Quando eu colocava os pés na boate, assumia uma personagem. Meu nome na noite era Marilyn. Sempre gostei da sensualidade exuberante de Marilyn Monroe, e me inspirei em sua atitude ousada para uma época muito convencional. A atriz parecia transpirar sensualidade. E isso funcionou. À medida em que o tempo foi passando, eu realmente havia esquecido quem era. Havia me esquecido de olhar para dentro de mim, envolta todas as noites, exceto aos domingos, naquela atmosfera de superficialidades e prazeres insanos de homens com mentes doentias. Mergulhei em um mundo de extremos, onde não era permitido ser fraco.

— Deixa eu te ajudar — Mila disse, de repente, ao perceber que eu tentava refazer a maquiagem.

— Hoje eu estou péssima — constatei.

— É assim mesmo, todo mundo tem seus dias de terror pessoal. Brigou com o Fábio? Deixa eu te ajudar — ela se prontificou, pegando na minha face e dando início a minha maquiagem. — Fecha os olhos, pra eu marcar seu côncavo.

— A resposta é sim.

— Bem que eu tenho notado você mais chateada. O que houve?

— Aquele ciúme de sempre. Você sabe.

— Ele não muda...

— Não sei mais o que fazer.

— Marilyn, ele nem desconfia do que você faz?

— Não. Ainda não tive coragem de contar, Mila. Tenho medo da reação dele.

— Olha, Marilyn, vou te dizer uma coisa: eu, no seu lugar, já teria terminado com ele. Eu não teria tanta paciência pra homem assim. Mas, como, no momento, estou preferindo mulher, não posso opinar muito. — Ela deu uma leve risada. Mila era muito verdadeira quando dava qualquer opinião.

— Sentimentos são complicados, como sempre. Dá uma olhada no espelho.

Olhei e gostei. Os traços ficaram precisos.

— Ficou ótimo, Mila.

— Isso sim é uma cara de mulher fatal — ela falou, ao me observar.

Mila era muito bonita. Seus longos cabelos negros e sua altura considerável faziam um conjunto harmonioso com seu corpo magro, mas definido. Admirava-a, mas uma coisa me incomodava muito nela: o uso de drogas. Isso era muito comum entre as meninas que trabalhavam na noite. Mila ficava sempre muito agitada quando estava entorpecida e dava em cima até dos clientes das outras garotas, pois seu único objetivo era conseguir mais dinheiro para seu vício. Mila me compadecia.

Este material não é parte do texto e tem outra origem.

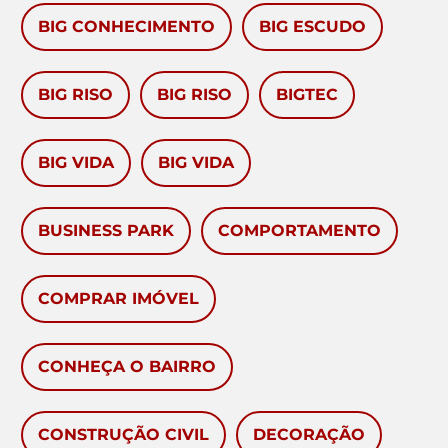
BIG CONHECIMENTO
BIG ESCUDO
BIG RISO
BIG RISO
BIGTEC
BIG VIDA
BIG VIDA
BUSINESS PARK
COMPORTAMENTO
COMPRAR IMÓVEL
CONHEÇA O BAIRRO
CONSTRUÇÃO CIVIL
DECORAÇÃO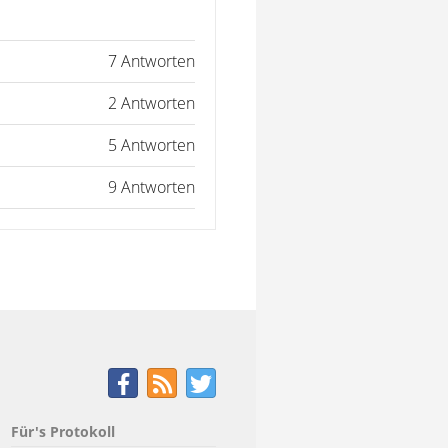
7 Antworten
2 Antworten
5 Antworten
9 Antworten
Für's Protokoll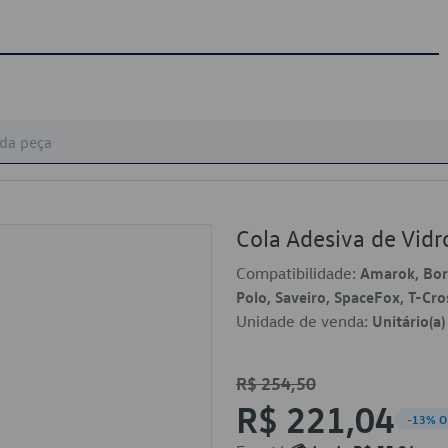
Cola Adesiva de Vi
Compatibilidade:
Amarok, Bora
Polo, Saveiro, SpaceFox, T-Cro
Unidade de venda:
Unitário(a)
R$ 254,50
R$ 221,04
-13% O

Muitas meninas perdiam o controle no submundo das drogas. Na verdade, elas acreditavam que a droga fazia com que esquecessem o que estavam fazendo, porque a prostituição causa muita angústia e a sensação de indignidade. Apesar de não usar drogas, muitas vezes eu me embebedava além da conta e fingia ser outra pessoa para esquecer quem eu era. Como já disse, esse é um mundo complexo. O dinheiro é sedutor, o poder sobre os homens também, mas, no fim, tudo isso pode acabar em um passe de mágica. Lembro-me de uma vez em que uma colega me disse cruelmente: "infelizmente, quando nós, garotas de programa, nos apaixonamos, perdemos o foco e aceitamos qualquer coisa, pois somos mais carentes que qualquer outra mulher "comum", por assim dizer". Eram as palavras de Nicole, uma das meninas que haviam trabalhado comigo há uns dois anos. Nunca esqueci essa frase.

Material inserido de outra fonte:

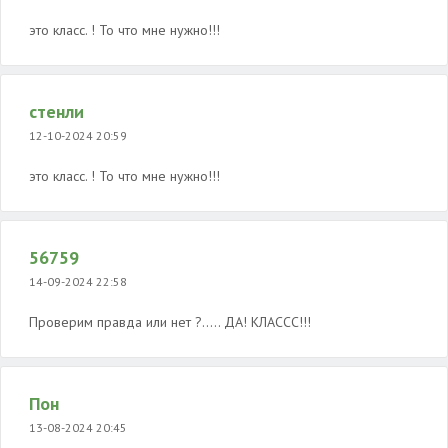
это класс. ! То что мне нужно!!!
стенли
12-10-2024 20:59
это класс. ! То что мне нужно!!!
56759
14-09-2024 22:58
Проверим правда или нет ?..... ДА! КЛАССС!!!
Пон
13-08-2024 20:45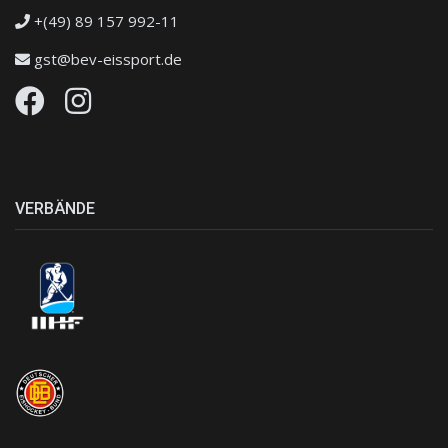
+(49) 89 157 992-11
gst@bev-eissport.de
VERBÄNDE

Àquela altura, as luzes já haviam se acendido, dando início a mais uma noite da clássica e fervorosa noite carioca, da prostituição de luxo e das boates de Copacabana.

— Você fica melhor de batom bordô. Vou te dar um de presente — comentou.

Ela saiu de súbito do camarim ao terminar de se arrumar, pondo sua pequena bolsa dourada inseparável, própria para a noite. Me olhei no espelho e lembrei de um batom vermelho que eu tinha. "Parece que ela tinha razão" constatava, enquanto olhava meu reflexo no grande espelho.